Faunalytics’ Hidden Gems
If there’s one downside to keeping a library as large and comprehensive as ours, it’s that taking it all in can be overwhelming. Faunalytics’ Research Library currently contains over 4,500 study summaries — and on top of that huge collection, we have our Original Studies, Fundamentals, explainer videos, and so much more. Each year, we add over 200 study summaries to the pool, as well as about 50 blog posts that provide further analysis and context to a wide variety of animal advocacy issues.
With so much content to keep up with, we know you may miss something from time to time! Fortunately, through our website analytics, we know exactly how much engagement each of our resources gets, giving us a pretty good sense of which ones are most useful to advocates. Sometimes a simple study summary can have a much longer life than we could have imagined.
What follows is a list of some of our most popular resources that you may have never heard of, or simply forgotten about. These are summaries and blogs that we’ve identified through our analytics that consistently have a strong organic reach, and which offer substantive and interesting information for animal advocates. As we continue to summarize studies on an almost daily basis, it’s important to keep reaching into the archive for resources that continue to be relevant to our work.
Just how much land does animal-based farming use, and what are its economic outputs? How does farming plants measure up? This summary of a report from the Humane Party gives a broad comparison of the two, finding that farming plants produces vastly more food on a fraction of the land: the report concludes that “plant-based agriculture grows 512% more pounds of food than animal-based agriculture on 69% of the mass of land that animal-based agriculture uses.”

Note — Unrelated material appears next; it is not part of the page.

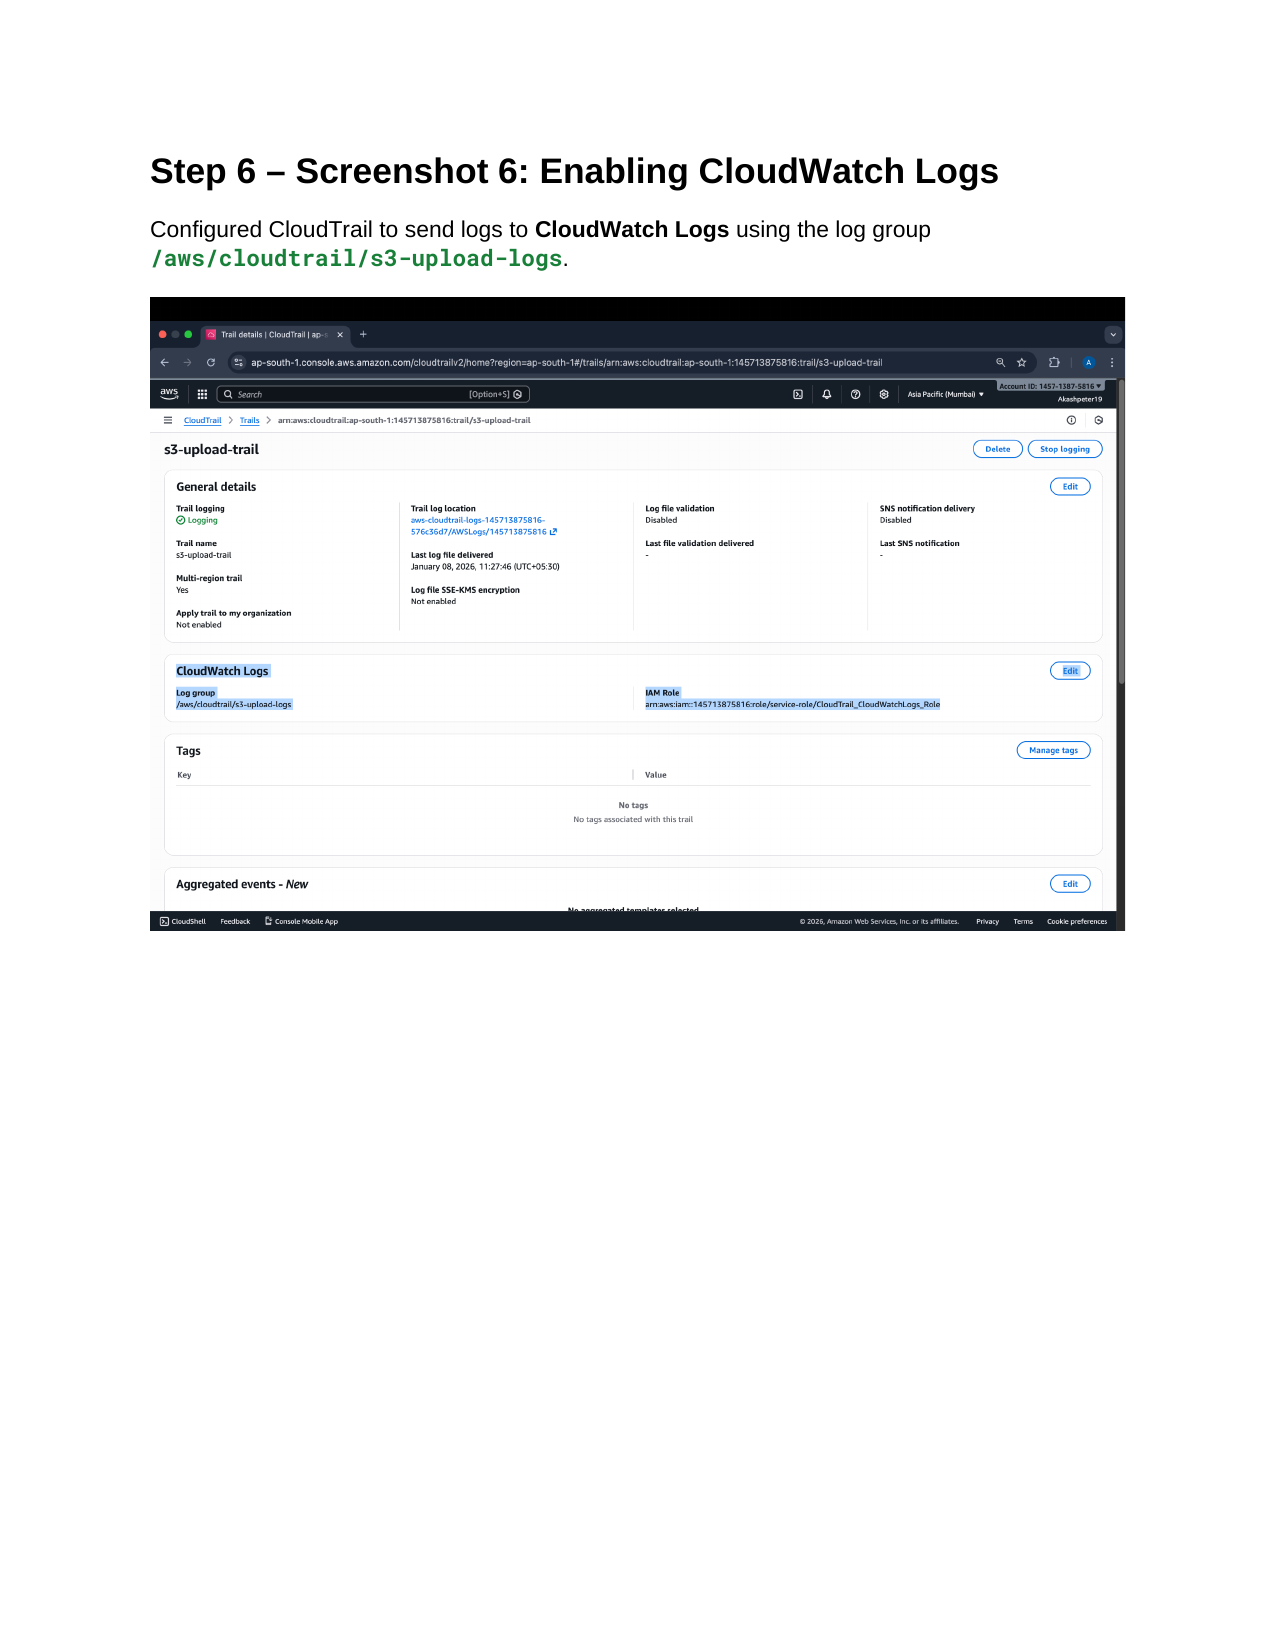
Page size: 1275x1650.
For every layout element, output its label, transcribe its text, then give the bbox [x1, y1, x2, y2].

picture [150, 297, 1125, 931]
subtitle Step 6 – Screenshot 6: Enabling CloudWatch Logs [150, 150, 1125, 191]
text Configured CloudTrail to send logs to CloudWatch Logs using the log group /aws/cloudtrail/s3-upload-logs. [150, 216, 1125, 272]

Many animal advocates understand a range of ethical issues related to animal experimentation. Lesser known than some of the ethical arguments, however, are the environmental arguments against animal experimentation. This study summary educates readers about everything from laboratory pollution to impacts on biodiversity. The tremendous amount of organic traffic this resource receives could mean that anti-vivisection advocates are expanding their toolkits and adding more dimensionality to their range of arguments from which they base their advocacy, which is always a good thing.
Leather is often seen as a sort of by-product of the meat industry, and indeed, animal agriculture sometimes frames the leather industry as something that helps eliminate waste in the process of slaughter, by contributing to the process of using the “whole animal.” This study summary, focused on the industry in Italy (which produces 20% of the world’s leather) lays bare some of the environmental harms done in the process of producing leather, and offers suggestions for change.
This is a blog post that we’ve promoted fairly widely, though the vast majority of our traffic related to it has come from Google searches and not from our own promotion. It provides a comprehensive summary and visualization of how many animals are slaughtered for food over time, using the most up-to-date data from the UN’s Food and Agriculture Organization. Useful visualizations include the increase in slaughter since 1962 and slaughter breakdowns by country on a total and per-capita basis. Interesting fact: we published the first edition of this resource in 2018, and it was so popular that we decided to make updating it a priority going forward.
Did you know that puppy mills came into popularity after World War II in reaction to crop failures in the Midwest? What’s more, the USDA actually promoted puppy mills. Encouraged by the government, farmers started to pack dogs into chicken coops and rabbit hutches and sell puppies to pet stores. It’s a strange history that brought us to the present day, and this blog post by Ivy Collier (now with Animals & Society) outlines the number of mills in operation, the problems with these facilities, and how many dogs are impacted.
This study summary is interesting and popular, but it isn’t one you would traditionally think of when you think of Faunalytics. It explores cognition in a variety of species, and specifically looks at how animals make plans for the future, including weasels in Costa Rica who pick unripe plantains and store them until they’re ready, chimpanzees in a zoo who gather stones and set them aside to toss them at zoo visitors later on, and squirrel monkeys who are willing to receive fewer peanuts in an experiment initially if it means that they would be rewarded with more peanuts later. While we do our best to curate our library with data that’s not derived through animal use, we believe that advocates should employ such research to pro-animal ends when possible.
This two part series from guest writer Joseph Millum examines the CDC National Health and Nutrition Examination Survey (NHANES) dataset to tease out the demographics and socioeconomic position of self-identified vegetarians. Among its most interesting findings are that many meat-eaters regularly eat meatless meals, while a large proportion of people who describe themselves as vegetarian occasionally eat meat. The study overall gives advocates a solid profile of who is most likely to be vegetarian, and could be used in targeting particular demographics with the most effective messaging.
Finally, we’re pleasantly surprised to see that one of the hidden gems on our site that finds its way in front of the eyes of thousands of readers a year is a blog post outlining some practical tips for designing your own research questionnaire. If you’re new to researching your own impact for animals, this is a great place to start, and will help you understand how to go about creating a survey that doesn’t skew the results or give you biased data.
This is just a small selection of some of our older — but still popular and relevant — posts. Of course, the real hidden gems on our site are the study summaries and blogs that are comprehensive and chock full of data, but that don’t get a lot of traffic, and remain relatively undiscovered. In a later blog post, we’ll explore some of those hidden treasures and hopefully inspire you to dig further into our archive when doing your own research.